Written exercise. Copy the stretch of data from the start through the line containing "genus: Geothlypis", swapping "phylum" for "division" wherever it occurs and leaving everything else unchanged.

---+---

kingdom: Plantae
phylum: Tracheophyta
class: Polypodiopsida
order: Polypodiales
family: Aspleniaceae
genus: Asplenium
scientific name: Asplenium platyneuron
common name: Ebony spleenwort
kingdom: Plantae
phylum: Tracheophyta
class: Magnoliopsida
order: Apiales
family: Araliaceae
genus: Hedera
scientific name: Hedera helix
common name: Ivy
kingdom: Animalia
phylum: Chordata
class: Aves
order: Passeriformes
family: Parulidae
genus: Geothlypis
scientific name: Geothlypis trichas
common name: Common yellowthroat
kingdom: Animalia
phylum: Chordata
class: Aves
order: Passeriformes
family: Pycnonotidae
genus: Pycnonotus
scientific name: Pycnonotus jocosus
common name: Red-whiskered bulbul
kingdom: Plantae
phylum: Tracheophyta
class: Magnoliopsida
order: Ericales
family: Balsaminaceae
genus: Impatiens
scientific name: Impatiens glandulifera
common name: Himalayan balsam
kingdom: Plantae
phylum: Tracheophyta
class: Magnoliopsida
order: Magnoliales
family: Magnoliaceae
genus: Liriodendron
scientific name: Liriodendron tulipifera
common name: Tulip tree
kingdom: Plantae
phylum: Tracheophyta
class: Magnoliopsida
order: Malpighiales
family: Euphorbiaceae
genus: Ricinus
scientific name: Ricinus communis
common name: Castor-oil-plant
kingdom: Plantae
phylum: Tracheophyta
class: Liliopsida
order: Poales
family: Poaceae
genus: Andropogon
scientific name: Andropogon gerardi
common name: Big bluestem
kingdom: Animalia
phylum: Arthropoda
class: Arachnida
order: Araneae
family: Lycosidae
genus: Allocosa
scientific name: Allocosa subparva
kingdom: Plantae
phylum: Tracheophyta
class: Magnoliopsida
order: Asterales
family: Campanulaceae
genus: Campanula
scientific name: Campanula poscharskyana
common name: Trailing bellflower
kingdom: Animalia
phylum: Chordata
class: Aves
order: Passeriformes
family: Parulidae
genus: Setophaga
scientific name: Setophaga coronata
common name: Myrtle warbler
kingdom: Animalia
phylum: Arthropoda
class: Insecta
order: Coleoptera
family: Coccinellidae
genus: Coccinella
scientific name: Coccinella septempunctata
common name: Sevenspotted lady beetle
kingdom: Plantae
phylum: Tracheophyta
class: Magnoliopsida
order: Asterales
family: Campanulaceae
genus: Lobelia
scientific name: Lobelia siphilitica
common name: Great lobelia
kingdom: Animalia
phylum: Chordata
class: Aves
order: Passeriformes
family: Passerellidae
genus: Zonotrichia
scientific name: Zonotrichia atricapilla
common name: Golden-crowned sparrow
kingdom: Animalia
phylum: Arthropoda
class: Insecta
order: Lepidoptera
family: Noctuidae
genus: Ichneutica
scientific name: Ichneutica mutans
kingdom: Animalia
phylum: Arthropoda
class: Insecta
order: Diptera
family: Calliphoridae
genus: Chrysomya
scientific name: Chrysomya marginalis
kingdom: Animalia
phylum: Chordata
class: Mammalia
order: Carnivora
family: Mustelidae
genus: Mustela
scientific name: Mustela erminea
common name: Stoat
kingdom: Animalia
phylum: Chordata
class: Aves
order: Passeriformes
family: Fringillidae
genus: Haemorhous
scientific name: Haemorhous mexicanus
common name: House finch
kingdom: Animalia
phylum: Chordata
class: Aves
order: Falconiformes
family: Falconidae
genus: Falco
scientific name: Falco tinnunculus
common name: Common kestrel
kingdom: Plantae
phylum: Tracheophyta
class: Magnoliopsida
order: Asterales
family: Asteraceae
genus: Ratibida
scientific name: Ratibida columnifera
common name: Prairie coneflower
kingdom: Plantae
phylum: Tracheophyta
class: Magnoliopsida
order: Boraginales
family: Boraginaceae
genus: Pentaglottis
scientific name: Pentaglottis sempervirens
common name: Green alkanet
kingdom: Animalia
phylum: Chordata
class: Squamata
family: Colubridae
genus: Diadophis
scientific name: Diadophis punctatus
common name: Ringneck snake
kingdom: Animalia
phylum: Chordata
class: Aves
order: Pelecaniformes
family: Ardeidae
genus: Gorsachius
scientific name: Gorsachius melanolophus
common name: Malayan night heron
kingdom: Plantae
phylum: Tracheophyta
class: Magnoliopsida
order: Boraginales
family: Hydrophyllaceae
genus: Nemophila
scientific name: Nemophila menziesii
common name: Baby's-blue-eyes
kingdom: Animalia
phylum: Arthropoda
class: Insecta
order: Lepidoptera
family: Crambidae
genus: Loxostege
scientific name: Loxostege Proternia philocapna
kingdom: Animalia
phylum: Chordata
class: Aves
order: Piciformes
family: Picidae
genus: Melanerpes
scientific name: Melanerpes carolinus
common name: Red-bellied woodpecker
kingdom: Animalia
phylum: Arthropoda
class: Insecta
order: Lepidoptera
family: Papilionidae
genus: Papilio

---+---

Exercise output.
kingdom: Plantae
division: Tracheophyta
class: Polypodiopsida
order: Polypodiales
family: Aspleniaceae
genus: Asplenium
scientific name: Asplenium platyneuron
common name: Ebony spleenwort
kingdom: Plantae
division: Tracheophyta
class: Magnoliopsida
order: Apiales
family: Araliaceae
genus: Hedera
scientific name: Hedera helix
common name: Ivy
kingdom: Animalia
division: Chordata
class: Aves
order: Passeriformes
family: Parulidae
genus: Geothlypis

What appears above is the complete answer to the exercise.